(Passage for review Opens)

2. On February 13, 2015, 76,952 performance rights granted to the Reporting Person vested. In this regard, the Reporting Person received 40,734 shares of AOL Inc. (the "Company") stock and 36,218 shares were withheld automatically in accordance with the Reporting Person's Performance Share Agreement with the Company in order to satisfy the tax liability that arose upon vesting of the performance rights. NO SHARES WERE SOLD.
3. Reflects the closing price of the shares on February 13, 2015.
4. Armstrong Family Investment LLC is a limited liability company owned solely by the reporting person and his immediate family.
5. The reporting person disclaims beneficial ownership of the reported securities except to the extent of his pecuniary interest therein.
6. Represents stock options granted pursuant to the Plan.
7. The shares subject to the stock option vest and become exercisable over a four-year period. Subject to the Reporting Person's continuous employment on each vesting date, one quarter of the shares subject to the option will vest and become exercisable on February 13, 2016 and the remaining shares subject to the stock option will vest and become exercisable on a pro rata monthly basis for the 36 month period thereafter.
8. Represents performance rights granted pursuant to the Plan.

(Passage for review Closes)

### Things to do
**a.** In the footnotes on AOL Inc. shares, why were 36,218 shares withheld when the performance rights vested on February 13, 2015? Answer in one to three sentences.
**b.** Write the next part of the footnotes on AOL Inc. shares, beginning after the last footnote shown.

(Data shown Opens)

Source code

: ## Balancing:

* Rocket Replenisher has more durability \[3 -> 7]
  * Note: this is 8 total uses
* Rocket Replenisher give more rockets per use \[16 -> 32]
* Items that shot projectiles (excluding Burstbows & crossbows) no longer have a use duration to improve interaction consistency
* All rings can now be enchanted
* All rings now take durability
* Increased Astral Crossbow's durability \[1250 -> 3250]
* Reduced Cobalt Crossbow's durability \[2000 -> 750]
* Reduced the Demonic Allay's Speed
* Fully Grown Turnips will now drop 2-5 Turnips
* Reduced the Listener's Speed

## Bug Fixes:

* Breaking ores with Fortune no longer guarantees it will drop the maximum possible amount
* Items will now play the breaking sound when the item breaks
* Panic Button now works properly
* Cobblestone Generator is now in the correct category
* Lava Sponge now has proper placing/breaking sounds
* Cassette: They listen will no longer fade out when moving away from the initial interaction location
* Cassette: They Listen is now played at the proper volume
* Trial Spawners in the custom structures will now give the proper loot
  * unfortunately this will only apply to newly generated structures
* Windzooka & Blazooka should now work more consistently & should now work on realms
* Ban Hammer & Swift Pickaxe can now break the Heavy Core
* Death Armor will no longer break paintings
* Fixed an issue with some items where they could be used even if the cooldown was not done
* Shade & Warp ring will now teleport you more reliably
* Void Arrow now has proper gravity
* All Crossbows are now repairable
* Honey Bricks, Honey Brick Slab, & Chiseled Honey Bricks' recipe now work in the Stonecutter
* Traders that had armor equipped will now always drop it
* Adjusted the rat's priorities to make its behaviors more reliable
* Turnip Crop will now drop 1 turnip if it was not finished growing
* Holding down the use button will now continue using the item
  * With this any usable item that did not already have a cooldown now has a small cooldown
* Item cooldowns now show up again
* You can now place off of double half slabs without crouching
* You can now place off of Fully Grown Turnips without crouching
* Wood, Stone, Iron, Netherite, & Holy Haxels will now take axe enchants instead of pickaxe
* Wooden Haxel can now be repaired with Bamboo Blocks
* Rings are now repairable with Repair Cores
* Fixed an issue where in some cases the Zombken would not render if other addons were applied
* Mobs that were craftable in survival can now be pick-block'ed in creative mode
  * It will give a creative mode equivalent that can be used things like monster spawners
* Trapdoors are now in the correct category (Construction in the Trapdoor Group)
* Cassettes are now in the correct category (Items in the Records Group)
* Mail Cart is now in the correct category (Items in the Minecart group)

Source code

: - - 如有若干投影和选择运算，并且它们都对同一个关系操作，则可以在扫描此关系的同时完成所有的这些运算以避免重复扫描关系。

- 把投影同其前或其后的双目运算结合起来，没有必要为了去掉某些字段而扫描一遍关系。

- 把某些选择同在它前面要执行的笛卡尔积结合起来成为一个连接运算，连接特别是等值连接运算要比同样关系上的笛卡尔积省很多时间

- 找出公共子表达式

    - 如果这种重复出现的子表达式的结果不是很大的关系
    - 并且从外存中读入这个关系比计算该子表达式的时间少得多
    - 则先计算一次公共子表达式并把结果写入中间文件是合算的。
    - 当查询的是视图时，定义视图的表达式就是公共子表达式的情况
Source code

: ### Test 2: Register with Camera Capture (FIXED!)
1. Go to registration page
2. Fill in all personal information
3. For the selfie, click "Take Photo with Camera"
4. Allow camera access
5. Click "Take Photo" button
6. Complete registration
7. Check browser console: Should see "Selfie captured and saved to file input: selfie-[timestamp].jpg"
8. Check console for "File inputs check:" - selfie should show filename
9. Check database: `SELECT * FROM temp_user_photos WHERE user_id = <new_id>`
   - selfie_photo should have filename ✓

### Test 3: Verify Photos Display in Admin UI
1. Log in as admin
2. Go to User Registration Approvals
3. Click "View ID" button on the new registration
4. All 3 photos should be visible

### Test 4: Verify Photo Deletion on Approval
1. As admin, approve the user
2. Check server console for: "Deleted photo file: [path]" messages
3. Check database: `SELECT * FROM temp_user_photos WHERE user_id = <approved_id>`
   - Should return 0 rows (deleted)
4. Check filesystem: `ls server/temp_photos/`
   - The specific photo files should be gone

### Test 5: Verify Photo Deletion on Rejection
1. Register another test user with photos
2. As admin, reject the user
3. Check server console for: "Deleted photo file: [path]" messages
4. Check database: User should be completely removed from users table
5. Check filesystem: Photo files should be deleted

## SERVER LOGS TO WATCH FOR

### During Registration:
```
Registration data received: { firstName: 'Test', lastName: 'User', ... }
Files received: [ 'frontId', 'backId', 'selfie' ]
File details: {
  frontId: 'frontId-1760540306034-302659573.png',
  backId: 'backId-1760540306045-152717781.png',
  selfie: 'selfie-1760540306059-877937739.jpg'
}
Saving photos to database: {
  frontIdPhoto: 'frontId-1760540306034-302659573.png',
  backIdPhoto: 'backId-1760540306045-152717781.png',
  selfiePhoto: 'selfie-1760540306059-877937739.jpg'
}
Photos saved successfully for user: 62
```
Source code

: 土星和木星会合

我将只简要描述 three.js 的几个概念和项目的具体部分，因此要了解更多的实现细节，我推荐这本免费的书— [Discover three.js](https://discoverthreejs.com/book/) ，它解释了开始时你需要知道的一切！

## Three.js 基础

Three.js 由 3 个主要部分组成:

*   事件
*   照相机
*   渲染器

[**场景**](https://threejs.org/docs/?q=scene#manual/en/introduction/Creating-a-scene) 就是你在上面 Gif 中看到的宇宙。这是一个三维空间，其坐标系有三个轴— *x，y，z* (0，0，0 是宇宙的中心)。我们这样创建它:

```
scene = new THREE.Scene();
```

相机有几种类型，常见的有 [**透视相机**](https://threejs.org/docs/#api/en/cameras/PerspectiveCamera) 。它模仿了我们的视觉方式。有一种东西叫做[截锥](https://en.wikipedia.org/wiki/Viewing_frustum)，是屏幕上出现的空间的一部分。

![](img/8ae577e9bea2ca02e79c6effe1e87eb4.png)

(Data shown Closes)

### Exercise responses
**a.** The 36,218 shares were withheld automatically under the Reporting Person's Performance Share Agreement with the Company. The purpose was to satisfy the tax liability that arose when the performance rights vested.

**b.**
9. Each performance right represents a contingent right to receive one share of the Company common stock. The vesting of the performance rights is based on the relative Total Shareholder Return ("TSR") of the Company as compared to the TSR of each of the companies in the Company's peer group over the period beginning January 1, 2015 and ending December 31, 2017 and subject to the Reporting Person's continuous employment through the vesting date. Performance rights granted represents the target shares and actual performance rights earned could be anywhere from 0 to 200% of the number of performance rights granted. The performance rights expire upon payout, if any, of the award.
/s/ Damien Atkins as authorized signatory for Timothy M. Armstrong 02/18/2015
** Signature of Reporting Person Date
Reminder: Report on a separate line for each class of securities beneficially owned directly or indirectly.
* If the form is filed by more than one reporting person, see Instruction 4 (b)(v).
** Intentional misstatements or omissions of facts constitute Federal Criminal Violations See 18 U.S.C. 1001 and 15 U.S.C. 78ff(a).